En distintos países del sudeste asiático, especialmente en Tailandia, Indonesia y algunas regiones de Filipinas, las larvas de escarabajo de palma son consideradas un alimento tradicional. Ricas en proteínas, grasas saludables y minerales, hoy también son procesadas industrialmente para elaborar pastas untables similares a un paté.
Ingredientes
- 250 gramos de larvas de escarabajo de palma o producto equivalente procesado
- 2 dientes de ajo
- 1 cucharadita de jengibre rallado
- 2 cebollas de verdeo picadas
- 1 cucharada de salsa de soja
- 1 cucharada de aceite de sésamo
- Pimienta negra a gusto
- Semillas de sésamo tostadas
Preparación
Primero se doran las larvas en una sartén caliente durante unos minutos hasta que liberen parte de su grasa natural. Luego se incorporan el ajo, el jengibre y la cebolla de verdeo, revolviendo constantemente para integrar los sabores.

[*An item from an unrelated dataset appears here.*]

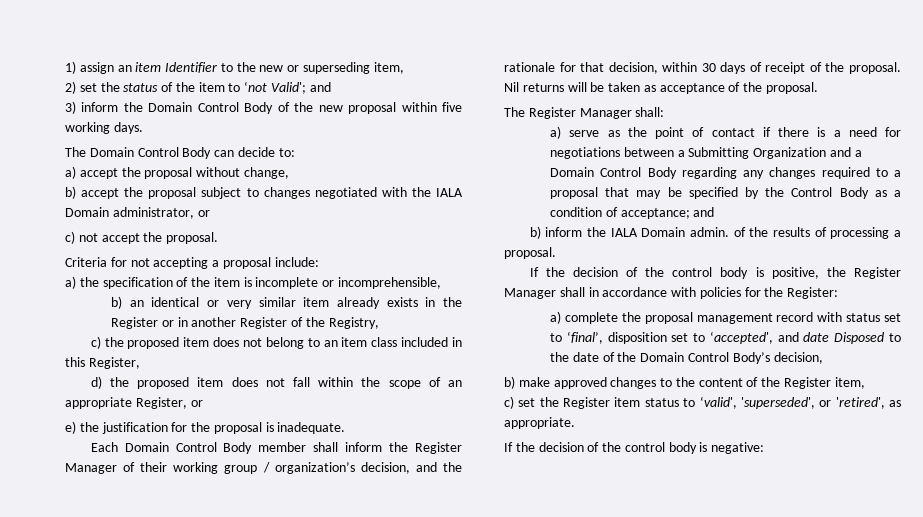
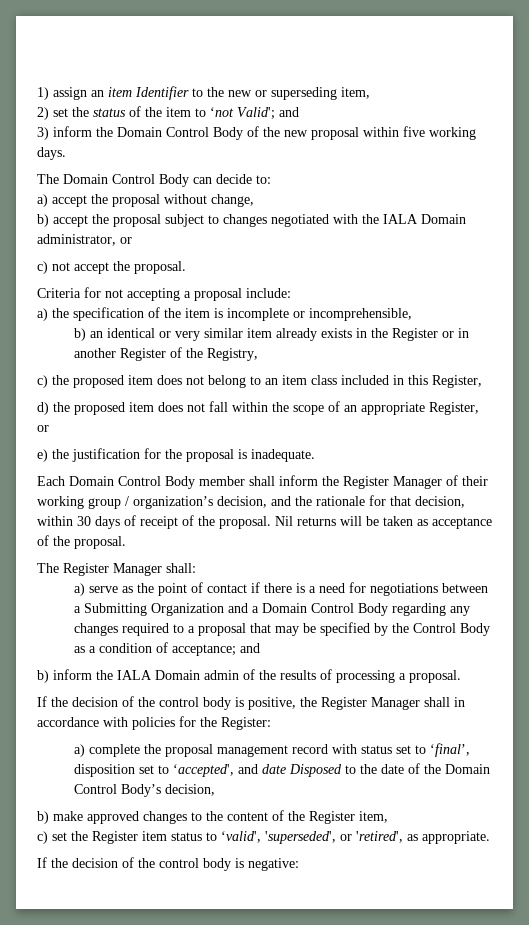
[690,227,730,237] admin. -> [204,670,239,680] admin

Una vez cocido todo el conjunto, se procesa hasta obtener una pasta homogénea. Se agrega salsa de soja, aceite de sésamo y pimienta negra. La mezcla debe quedar cremosa y brillante.
Se deja enfriar y se sirve sobre tostadas, pan de campo, galletas de arroz o como acompañamiento de vegetales frescos.
¿A qué sabe?
Quienes la consumen habitualmente describen un sabor que recuerda a una mezcla de manteca, nuez, almendra y mariscos suaves. Su textura se asemeja a la de un paté tradicional o una crema untable.
Un alimento con historia
Aunque para muchos occidentales resulte extraño, la entomofagia —el consumo de insectos— forma parte de la dieta de más de dos mil millones de personas en el mundo. Las Naciones Unidas han señalado en diversas oportunidades que los insectos podrían convertirse en una importante fuente de proteínas para una población mundial en crecimiento.
En Asia, estas preparaciones ya dejaron de ser una curiosidad exótica para transformarse en productos industriales que se venden en mercados, ferias gastronómicas y comercios especializados. Una muestra de cómo la cocina del futuro muchas veces rescata costumbres ancestrales.